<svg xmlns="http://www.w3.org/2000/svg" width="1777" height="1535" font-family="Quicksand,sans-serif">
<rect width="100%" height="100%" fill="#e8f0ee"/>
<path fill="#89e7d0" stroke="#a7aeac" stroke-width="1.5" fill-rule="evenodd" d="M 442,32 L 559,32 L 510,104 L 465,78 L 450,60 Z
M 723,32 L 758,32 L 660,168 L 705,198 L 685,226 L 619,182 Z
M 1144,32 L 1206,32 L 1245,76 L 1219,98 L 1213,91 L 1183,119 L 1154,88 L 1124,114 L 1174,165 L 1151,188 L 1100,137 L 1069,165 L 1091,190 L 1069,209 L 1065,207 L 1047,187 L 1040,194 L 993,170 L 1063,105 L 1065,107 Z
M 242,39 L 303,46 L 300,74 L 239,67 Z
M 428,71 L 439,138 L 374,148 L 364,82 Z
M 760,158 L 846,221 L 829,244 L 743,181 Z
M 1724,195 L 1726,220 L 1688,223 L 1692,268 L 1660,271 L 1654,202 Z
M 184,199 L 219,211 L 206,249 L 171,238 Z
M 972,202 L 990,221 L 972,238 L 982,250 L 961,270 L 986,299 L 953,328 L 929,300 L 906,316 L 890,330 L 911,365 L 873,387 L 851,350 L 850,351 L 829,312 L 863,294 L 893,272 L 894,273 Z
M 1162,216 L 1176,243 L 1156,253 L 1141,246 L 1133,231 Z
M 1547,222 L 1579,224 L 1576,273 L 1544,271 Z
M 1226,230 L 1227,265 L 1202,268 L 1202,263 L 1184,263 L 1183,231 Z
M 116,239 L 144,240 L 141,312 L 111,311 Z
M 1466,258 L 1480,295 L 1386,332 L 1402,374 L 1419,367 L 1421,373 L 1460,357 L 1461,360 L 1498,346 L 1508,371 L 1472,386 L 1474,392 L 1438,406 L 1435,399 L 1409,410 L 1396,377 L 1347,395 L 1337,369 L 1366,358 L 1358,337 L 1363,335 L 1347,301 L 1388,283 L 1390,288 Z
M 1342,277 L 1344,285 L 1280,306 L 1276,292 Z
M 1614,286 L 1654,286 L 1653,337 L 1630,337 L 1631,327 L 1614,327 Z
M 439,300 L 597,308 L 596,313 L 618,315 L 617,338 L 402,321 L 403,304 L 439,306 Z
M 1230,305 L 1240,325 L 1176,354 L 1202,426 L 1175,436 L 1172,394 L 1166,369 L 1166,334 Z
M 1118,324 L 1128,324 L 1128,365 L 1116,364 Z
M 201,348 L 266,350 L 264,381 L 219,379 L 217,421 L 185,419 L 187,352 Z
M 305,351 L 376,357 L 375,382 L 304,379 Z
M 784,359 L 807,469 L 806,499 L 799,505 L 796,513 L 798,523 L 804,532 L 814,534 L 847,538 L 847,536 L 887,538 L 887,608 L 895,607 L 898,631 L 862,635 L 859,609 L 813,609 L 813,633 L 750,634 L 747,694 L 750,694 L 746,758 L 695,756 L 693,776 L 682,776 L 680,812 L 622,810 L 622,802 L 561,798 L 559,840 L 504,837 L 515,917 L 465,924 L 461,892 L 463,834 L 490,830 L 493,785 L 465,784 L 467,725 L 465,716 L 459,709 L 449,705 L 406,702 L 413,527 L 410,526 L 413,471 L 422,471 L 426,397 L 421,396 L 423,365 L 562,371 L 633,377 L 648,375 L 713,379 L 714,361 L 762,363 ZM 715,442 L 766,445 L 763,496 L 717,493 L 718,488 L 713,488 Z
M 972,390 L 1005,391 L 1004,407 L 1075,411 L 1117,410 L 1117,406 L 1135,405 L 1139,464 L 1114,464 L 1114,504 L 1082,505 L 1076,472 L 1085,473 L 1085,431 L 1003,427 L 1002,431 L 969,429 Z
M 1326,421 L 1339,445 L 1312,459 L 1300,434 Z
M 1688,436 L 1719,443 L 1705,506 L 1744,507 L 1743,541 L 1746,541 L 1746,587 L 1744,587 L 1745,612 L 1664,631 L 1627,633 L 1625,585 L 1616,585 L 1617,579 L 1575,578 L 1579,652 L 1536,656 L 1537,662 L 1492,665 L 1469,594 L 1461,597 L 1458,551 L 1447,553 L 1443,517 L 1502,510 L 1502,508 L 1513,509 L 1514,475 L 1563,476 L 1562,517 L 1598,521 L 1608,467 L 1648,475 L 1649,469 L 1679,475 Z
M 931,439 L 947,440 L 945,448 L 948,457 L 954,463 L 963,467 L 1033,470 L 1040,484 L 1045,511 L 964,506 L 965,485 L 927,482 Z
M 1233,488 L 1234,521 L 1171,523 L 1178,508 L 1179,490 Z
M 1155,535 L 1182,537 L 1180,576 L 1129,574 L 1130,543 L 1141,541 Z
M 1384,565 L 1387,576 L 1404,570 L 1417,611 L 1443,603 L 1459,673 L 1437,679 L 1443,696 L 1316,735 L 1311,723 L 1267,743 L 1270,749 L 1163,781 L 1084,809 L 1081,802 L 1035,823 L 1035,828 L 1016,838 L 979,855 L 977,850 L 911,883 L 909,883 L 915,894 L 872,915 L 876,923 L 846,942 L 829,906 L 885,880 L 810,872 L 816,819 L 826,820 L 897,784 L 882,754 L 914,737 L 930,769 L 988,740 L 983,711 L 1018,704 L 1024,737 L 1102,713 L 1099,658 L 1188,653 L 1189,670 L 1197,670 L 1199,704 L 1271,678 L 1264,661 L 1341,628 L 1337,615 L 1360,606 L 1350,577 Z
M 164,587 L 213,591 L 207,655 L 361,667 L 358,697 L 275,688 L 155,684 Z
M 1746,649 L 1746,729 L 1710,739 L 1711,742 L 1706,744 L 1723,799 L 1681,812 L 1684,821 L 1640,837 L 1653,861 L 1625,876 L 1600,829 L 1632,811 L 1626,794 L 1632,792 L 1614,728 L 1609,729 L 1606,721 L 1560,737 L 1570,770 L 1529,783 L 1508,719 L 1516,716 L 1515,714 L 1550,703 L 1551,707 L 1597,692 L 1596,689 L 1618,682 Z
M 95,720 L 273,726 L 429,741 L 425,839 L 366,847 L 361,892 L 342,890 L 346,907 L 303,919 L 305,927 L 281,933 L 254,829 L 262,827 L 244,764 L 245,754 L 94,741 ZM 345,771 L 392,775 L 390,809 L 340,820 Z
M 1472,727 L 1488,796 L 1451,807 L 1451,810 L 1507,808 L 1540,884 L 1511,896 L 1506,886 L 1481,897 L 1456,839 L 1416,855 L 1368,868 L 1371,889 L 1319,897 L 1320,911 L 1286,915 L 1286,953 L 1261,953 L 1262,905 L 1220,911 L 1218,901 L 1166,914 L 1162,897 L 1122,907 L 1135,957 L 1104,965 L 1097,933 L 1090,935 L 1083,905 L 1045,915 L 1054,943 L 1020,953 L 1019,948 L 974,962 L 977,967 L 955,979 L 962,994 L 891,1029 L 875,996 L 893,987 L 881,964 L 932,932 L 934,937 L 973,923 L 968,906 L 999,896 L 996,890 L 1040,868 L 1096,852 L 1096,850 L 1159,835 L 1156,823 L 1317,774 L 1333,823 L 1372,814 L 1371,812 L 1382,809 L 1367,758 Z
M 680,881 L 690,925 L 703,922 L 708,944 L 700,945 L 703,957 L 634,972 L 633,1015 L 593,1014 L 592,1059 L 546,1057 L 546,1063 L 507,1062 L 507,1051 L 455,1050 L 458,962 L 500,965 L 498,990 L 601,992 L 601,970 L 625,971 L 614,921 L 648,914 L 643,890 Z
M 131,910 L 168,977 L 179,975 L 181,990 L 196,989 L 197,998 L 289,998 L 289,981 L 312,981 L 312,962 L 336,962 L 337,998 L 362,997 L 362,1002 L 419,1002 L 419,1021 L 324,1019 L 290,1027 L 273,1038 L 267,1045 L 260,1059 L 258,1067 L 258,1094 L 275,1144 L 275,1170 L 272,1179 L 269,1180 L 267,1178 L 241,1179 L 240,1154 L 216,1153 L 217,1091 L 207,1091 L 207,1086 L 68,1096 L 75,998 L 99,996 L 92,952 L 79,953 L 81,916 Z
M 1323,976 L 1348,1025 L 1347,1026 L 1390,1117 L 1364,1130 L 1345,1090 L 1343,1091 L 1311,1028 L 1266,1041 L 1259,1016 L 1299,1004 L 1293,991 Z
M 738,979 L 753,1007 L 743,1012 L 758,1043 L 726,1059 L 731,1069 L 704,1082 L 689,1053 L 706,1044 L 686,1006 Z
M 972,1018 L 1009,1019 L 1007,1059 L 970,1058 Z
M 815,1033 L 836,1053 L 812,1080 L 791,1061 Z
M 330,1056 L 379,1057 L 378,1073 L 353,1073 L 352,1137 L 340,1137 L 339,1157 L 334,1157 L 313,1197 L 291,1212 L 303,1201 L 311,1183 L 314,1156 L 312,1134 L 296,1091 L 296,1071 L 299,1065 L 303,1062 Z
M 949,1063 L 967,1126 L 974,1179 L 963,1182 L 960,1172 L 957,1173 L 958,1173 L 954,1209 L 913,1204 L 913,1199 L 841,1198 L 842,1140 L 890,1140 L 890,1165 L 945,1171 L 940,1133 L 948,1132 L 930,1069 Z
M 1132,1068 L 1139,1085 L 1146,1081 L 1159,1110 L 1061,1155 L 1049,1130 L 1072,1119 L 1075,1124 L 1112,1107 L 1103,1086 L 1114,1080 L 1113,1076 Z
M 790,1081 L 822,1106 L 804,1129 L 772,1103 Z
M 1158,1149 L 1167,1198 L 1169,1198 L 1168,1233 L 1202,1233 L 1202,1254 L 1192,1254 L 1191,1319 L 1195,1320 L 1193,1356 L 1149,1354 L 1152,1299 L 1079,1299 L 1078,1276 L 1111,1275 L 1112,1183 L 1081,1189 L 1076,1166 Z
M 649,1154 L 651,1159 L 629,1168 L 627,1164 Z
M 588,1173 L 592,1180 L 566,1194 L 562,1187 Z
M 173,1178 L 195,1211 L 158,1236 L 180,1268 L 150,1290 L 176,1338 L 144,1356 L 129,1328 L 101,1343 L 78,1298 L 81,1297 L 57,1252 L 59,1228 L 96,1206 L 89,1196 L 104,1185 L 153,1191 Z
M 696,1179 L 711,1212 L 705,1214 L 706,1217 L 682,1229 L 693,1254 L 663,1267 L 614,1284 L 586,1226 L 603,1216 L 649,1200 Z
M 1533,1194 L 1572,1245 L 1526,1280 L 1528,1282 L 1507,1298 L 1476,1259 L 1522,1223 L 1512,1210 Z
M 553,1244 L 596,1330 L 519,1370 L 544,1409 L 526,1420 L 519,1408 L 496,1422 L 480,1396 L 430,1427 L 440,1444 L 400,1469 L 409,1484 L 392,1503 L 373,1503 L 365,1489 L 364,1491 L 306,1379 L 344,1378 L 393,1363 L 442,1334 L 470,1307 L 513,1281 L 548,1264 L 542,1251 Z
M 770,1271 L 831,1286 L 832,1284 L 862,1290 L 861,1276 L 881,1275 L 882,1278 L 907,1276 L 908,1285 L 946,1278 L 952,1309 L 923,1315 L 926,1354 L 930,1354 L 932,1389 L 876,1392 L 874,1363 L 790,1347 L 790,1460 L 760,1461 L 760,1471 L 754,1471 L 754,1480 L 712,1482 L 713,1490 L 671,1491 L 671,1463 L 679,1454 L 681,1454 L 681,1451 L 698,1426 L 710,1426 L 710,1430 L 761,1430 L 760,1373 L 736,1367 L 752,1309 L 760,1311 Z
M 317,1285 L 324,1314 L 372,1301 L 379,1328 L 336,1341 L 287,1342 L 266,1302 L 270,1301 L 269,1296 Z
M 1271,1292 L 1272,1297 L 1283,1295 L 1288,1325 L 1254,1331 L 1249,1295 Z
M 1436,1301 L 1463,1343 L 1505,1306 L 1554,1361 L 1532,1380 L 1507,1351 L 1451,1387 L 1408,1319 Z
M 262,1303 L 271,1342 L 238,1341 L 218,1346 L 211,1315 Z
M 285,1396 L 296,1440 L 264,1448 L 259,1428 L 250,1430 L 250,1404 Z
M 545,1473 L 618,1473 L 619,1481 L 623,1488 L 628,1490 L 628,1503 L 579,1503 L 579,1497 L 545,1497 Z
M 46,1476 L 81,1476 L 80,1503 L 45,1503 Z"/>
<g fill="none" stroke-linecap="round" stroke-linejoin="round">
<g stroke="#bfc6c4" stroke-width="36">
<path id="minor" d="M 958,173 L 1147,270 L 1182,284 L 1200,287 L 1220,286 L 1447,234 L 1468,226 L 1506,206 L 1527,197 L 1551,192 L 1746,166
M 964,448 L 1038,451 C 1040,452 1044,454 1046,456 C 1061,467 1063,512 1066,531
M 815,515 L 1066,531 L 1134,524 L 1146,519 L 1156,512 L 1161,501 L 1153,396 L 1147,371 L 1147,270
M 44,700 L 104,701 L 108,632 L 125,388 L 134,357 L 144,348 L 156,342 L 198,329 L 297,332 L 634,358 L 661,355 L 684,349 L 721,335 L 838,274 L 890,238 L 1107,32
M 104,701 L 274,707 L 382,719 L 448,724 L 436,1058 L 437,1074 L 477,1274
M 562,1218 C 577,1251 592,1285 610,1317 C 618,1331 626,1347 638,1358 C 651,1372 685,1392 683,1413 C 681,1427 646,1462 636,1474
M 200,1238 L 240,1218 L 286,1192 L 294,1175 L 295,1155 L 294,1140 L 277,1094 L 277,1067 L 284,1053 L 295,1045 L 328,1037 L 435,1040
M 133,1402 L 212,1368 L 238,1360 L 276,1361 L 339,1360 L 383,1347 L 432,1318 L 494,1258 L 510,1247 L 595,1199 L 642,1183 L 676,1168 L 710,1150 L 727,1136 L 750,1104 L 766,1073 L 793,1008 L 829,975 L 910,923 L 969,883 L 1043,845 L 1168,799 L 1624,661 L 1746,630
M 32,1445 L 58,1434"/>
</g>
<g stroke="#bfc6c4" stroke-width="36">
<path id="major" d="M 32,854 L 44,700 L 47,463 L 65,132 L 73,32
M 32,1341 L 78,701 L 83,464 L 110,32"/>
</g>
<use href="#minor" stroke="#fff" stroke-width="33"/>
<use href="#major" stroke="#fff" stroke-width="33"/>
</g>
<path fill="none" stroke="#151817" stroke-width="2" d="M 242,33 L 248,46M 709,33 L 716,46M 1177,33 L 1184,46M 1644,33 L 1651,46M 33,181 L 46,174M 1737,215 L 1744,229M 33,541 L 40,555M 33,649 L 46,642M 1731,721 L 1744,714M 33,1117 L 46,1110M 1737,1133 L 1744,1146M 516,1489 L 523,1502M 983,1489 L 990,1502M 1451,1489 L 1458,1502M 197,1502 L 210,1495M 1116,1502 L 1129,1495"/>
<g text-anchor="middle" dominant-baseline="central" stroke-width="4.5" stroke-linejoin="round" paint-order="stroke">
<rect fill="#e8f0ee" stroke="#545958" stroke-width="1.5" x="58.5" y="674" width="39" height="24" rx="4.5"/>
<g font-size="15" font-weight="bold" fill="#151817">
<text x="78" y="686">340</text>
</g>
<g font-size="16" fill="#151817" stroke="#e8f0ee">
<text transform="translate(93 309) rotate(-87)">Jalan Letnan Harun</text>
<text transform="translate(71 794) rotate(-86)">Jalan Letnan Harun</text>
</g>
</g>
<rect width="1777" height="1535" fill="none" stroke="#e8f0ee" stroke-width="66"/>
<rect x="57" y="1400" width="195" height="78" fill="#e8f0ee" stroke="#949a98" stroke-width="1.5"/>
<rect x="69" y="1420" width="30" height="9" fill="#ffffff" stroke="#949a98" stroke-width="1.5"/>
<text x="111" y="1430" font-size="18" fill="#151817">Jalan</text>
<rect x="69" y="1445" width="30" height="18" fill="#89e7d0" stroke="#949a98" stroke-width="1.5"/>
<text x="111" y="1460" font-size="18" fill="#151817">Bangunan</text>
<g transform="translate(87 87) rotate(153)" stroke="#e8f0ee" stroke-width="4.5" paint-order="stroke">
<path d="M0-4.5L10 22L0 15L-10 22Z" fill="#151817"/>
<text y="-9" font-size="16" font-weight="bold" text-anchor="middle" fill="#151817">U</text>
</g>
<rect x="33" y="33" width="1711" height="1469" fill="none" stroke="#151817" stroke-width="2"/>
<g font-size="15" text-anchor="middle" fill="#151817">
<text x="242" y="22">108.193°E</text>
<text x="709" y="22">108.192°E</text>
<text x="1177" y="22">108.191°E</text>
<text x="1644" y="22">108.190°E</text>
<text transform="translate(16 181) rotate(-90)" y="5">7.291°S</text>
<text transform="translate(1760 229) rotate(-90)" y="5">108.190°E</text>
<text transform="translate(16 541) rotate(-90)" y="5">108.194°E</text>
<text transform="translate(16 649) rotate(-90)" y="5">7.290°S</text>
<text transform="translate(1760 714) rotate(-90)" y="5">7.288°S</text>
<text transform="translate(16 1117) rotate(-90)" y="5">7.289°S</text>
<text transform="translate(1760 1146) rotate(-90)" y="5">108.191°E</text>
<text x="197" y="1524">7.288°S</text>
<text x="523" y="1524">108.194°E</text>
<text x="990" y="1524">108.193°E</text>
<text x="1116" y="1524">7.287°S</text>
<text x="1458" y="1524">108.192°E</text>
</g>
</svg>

## Try it
Reproducing the whole listing above is not the task. Copy exactly only the lines from the one with "M 1132,1068 L" to the one with "M 317,1285 L", both kept.

## Solved exercise
M 1132,1068 L 1139,1085 L 1146,1081 L 1159,1110 L 1061,1155 L 1049,1130 L 1072,1119 L 1075,1124 L 1112,1107 L 1103,1086 L 1114,1080 L 1113,1076 Z
M 790,1081 L 822,1106 L 804,1129 L 772,1103 Z
M 1158,1149 L 1167,1198 L 1169,1198 L 1168,1233 L 1202,1233 L 1202,1254 L 1192,1254 L 1191,1319 L 1195,1320 L 1193,1356 L 1149,1354 L 1152,1299 L 1079,1299 L 1078,1276 L 1111,1275 L 1112,1183 L 1081,1189 L 1076,1166 Z
M 649,1154 L 651,1159 L 629,1168 L 627,1164 Z
M 588,1173 L 592,1180 L 566,1194 L 562,1187 Z
M 173,1178 L 195,1211 L 158,1236 L 180,1268 L 150,1290 L 176,1338 L 144,1356 L 129,1328 L 101,1343 L 78,1298 L 81,1297 L 57,1252 L 59,1228 L 96,1206 L 89,1196 L 104,1185 L 153,1191 Z
M 696,1179 L 711,1212 L 705,1214 L 706,1217 L 682,1229 L 693,1254 L 663,1267 L 614,1284 L 586,1226 L 603,1216 L 649,1200 Z
M 1533,1194 L 1572,1245 L 1526,1280 L 1528,1282 L 1507,1298 L 1476,1259 L 1522,1223 L 1512,1210 Z
M 553,1244 L 596,1330 L 519,1370 L 544,1409 L 526,1420 L 519,1408 L 496,1422 L 480,1396 L 430,1427 L 440,1444 L 400,1469 L 409,1484 L 392,1503 L 373,1503 L 365,1489 L 364,1491 L 306,1379 L 344,1378 L 393,1363 L 442,1334 L 470,1307 L 513,1281 L 548,1264 L 542,1251 Z
M 770,1271 L 831,1286 L 832,1284 L 862,1290 L 861,1276 L 881,1275 L 882,1278 L 907,1276 L 908,1285 L 946,1278 L 952,1309 L 923,1315 L 926,1354 L 930,1354 L 932,1389 L 876,1392 L 874,1363 L 790,1347 L 790,1460 L 760,1461 L 760,1471 L 754,1471 L 754,1480 L 712,1482 L 713,1490 L 671,1491 L 671,1463 L 679,1454 L 681,1454 L 681,1451 L 698,1426 L 710,1426 L 710,1430 L 761,1430 L 760,1373 L 736,1367 L 752,1309 L 760,1311 Z
M 317,1285 L 324,1314 L 372,1301 L 379,1328 L 336,1341 L 287,1342 L 266,1302 L 270,1301 L 269,1296 Z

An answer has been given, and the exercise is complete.